## What the task requires
Copy the part of the text about Maryland's Legislative District 3 word for word, starting with "Demographic characteristics" and going on through "of the population.".

## Text
Maryland's Legislative District 3 is one of 47 districts in the state for the Maryland General Assembly. It covers part of Frederick County. Up until the 2020 United States redistricting cycle, the district was divided into two sub-districts for the Maryland House of Delegates: District 3A and District 3B.

Demographic characteristics
As of the 2020 United States census, the district had a population of 143,766, of whom 110,187 (76.6%) were of voting age. The racial makeup of the district was 84,892 (59.0%) White, 22,308 (15.5%) African American, 809 (0.6%) Native American, 8,652 (6.0%) Asian, 53 (0.0%) Pacific Islander, 11,644 (8.1%) from some other race, and 15,341 (10.7%) from two or more races. Hispanic or Latino of any race were 23,875 (16.6%) of the population.

The district had 93,691 registered voters as of October 17, 2020, of whom 21,788 (23.3%) were registered as unaffiliated, 27,442 (29.3%) were registered as Republicans, 43,356 (46.3%) were registered as Democrats, and 425 (0.5%) were registered to other parties.

Political representation
The district is represented for the 2023–2027 legislative term in the State Senate by Karen Lewis Young (D) and in the House of Delegates by Kris Fair (D), Karen Simpson (D) and Kenneth P. Kerr (D).

[Stored data entries]
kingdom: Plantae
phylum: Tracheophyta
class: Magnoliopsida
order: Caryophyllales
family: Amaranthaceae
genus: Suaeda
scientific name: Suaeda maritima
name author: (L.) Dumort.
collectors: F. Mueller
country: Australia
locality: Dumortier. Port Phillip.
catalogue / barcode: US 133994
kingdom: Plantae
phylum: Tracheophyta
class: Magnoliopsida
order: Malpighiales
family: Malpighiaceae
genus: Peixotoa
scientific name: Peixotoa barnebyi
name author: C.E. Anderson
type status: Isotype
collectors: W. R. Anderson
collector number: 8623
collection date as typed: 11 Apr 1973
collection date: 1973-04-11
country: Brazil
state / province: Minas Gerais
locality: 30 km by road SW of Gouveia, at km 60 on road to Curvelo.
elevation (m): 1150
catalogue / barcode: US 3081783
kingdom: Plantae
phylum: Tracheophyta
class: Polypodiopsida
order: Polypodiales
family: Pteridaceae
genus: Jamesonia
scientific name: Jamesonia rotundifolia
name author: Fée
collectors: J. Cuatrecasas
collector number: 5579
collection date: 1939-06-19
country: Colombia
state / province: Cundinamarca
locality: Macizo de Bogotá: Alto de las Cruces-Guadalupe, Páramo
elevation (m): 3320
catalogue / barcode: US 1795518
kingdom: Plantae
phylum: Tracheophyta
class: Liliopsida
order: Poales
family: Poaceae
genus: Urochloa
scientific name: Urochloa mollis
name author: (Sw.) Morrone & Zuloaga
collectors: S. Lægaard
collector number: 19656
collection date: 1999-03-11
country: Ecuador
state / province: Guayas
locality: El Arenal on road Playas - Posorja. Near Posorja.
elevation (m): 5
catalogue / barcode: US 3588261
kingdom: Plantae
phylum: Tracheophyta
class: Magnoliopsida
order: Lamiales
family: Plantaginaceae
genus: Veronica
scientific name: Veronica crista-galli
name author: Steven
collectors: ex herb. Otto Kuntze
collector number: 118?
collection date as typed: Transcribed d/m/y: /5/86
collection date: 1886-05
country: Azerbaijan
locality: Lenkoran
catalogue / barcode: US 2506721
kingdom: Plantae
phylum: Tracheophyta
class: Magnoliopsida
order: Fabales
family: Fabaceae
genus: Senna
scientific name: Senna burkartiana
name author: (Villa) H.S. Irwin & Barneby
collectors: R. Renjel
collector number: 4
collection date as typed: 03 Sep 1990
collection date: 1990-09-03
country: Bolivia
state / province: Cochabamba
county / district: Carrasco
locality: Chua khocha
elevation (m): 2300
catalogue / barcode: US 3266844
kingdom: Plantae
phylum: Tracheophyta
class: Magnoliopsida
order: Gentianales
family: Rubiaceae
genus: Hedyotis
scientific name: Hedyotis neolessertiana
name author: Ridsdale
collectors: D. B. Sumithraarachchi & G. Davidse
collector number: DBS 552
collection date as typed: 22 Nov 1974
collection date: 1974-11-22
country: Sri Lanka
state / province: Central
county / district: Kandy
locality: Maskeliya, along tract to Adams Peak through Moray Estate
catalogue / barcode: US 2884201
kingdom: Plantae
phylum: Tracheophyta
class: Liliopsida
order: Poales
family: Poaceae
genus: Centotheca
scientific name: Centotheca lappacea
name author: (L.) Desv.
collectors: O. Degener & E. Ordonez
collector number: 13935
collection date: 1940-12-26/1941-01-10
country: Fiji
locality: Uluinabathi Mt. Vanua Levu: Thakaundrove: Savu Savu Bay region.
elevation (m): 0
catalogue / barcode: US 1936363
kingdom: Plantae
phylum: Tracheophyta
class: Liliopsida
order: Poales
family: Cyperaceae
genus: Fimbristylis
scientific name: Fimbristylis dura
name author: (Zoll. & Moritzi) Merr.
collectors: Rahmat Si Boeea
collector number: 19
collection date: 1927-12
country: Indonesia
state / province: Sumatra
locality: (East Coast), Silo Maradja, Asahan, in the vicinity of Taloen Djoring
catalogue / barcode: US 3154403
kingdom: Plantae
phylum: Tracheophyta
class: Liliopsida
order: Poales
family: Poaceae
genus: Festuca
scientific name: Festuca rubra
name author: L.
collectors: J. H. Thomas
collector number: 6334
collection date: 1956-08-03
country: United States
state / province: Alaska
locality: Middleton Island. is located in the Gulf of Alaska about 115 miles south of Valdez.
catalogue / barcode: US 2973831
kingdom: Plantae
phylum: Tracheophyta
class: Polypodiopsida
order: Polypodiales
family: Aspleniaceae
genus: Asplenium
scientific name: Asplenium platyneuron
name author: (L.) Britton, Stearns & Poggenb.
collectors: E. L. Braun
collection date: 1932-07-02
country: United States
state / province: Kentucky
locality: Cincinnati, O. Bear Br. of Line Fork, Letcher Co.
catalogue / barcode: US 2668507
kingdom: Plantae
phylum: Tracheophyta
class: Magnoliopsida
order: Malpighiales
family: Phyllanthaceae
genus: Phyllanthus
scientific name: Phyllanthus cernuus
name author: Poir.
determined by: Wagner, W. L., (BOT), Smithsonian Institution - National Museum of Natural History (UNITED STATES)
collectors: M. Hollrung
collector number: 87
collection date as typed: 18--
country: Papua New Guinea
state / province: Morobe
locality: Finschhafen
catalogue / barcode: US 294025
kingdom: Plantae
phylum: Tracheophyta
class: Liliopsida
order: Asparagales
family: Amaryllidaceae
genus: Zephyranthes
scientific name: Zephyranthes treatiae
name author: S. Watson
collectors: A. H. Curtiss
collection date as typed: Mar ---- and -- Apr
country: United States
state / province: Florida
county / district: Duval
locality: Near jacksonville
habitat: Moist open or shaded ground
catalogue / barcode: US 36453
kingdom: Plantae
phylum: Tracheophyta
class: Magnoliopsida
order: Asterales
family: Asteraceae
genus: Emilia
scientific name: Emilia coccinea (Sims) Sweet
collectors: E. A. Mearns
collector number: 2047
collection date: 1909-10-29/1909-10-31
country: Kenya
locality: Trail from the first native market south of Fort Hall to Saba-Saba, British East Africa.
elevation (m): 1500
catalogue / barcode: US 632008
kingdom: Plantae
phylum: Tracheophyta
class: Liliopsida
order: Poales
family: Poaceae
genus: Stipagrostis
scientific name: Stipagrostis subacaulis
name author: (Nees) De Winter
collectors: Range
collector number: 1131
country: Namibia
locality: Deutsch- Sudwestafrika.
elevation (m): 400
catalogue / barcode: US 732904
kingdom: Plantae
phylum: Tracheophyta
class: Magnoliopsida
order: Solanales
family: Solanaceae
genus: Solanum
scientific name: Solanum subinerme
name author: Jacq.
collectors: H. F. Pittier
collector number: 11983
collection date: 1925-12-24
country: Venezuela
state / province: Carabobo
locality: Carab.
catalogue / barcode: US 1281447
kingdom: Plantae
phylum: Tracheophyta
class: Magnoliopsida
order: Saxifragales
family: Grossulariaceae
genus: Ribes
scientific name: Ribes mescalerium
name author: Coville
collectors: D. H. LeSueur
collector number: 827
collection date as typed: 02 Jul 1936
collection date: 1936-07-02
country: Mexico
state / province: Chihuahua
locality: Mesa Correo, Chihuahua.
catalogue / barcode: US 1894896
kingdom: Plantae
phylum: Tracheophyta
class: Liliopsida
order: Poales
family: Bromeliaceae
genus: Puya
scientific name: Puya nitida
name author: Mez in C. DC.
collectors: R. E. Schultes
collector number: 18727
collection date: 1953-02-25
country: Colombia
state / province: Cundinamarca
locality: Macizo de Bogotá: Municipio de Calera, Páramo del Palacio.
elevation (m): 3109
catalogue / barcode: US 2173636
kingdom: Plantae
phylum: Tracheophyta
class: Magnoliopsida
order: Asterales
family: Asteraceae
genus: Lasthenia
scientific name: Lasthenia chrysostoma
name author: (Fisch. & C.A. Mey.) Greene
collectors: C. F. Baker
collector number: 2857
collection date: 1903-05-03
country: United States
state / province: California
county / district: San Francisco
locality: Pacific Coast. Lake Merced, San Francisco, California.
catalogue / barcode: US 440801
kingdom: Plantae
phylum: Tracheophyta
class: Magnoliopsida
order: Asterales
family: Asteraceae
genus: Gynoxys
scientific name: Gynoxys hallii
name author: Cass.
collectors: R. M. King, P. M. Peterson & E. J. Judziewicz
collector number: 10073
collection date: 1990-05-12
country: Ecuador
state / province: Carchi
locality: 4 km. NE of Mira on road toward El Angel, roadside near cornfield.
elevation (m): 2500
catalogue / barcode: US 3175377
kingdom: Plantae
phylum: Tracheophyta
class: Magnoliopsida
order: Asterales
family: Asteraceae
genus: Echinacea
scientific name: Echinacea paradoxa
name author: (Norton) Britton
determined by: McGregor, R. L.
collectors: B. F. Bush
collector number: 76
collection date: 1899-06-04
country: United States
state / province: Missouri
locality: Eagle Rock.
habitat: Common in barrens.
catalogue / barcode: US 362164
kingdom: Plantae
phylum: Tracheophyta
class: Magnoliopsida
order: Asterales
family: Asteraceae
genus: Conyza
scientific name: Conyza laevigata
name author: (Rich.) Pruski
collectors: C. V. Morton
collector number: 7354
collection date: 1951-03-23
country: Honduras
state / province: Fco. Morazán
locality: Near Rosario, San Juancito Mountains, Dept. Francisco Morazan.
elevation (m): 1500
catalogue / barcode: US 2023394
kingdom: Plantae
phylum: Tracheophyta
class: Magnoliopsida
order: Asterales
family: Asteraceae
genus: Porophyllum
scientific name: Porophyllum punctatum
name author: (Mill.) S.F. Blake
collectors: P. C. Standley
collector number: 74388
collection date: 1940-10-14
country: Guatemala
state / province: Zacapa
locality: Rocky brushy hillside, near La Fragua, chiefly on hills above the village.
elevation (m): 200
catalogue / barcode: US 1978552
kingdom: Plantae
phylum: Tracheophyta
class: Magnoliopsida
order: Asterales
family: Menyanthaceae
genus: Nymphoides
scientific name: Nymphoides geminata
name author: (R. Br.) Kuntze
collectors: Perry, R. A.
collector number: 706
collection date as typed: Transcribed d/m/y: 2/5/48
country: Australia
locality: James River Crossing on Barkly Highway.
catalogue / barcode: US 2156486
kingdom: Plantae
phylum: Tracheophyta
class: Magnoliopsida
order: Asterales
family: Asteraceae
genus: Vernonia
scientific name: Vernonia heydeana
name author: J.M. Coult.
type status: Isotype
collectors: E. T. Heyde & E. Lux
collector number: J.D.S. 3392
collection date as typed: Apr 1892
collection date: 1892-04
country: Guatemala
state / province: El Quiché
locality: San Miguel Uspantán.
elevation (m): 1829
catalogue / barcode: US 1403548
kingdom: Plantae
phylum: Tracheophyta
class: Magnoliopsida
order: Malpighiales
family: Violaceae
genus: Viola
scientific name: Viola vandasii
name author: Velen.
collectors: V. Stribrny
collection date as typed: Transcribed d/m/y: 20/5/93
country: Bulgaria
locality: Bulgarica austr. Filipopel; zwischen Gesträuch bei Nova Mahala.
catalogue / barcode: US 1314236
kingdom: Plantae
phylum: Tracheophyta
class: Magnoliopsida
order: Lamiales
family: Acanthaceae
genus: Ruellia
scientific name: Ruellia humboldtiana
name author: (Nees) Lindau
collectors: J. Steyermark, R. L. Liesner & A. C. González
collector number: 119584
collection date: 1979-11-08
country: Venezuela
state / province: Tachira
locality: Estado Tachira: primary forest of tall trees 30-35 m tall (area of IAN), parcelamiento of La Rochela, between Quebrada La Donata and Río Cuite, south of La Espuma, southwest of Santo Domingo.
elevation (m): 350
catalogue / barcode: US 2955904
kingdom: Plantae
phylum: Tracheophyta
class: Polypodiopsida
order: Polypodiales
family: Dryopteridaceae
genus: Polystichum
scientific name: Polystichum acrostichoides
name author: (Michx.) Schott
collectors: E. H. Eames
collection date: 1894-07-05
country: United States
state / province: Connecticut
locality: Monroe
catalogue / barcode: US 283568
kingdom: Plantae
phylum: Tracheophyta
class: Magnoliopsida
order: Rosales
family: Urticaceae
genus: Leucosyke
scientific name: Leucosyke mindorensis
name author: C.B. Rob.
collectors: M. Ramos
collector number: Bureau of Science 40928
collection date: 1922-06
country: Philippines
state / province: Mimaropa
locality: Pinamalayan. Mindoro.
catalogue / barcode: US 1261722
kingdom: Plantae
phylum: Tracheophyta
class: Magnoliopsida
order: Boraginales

## Solution for this exercise
Demographic characteristics
As of the 2020 United States census, the district had a population of 143,766, of whom 110,187 (76.6%) were of voting age. The racial makeup of the district was 84,892 (59.0%) White, 22,308 (15.5%) African American, 809 (0.6%) Native American, 8,652 (6.0%) Asian, 53 (0.0%) Pacific Islander, 11,644 (8.1%) from some other race, and 15,341 (10.7%) from two or more races. Hispanic or Latino of any race were 23,875 (16.6%) of the population.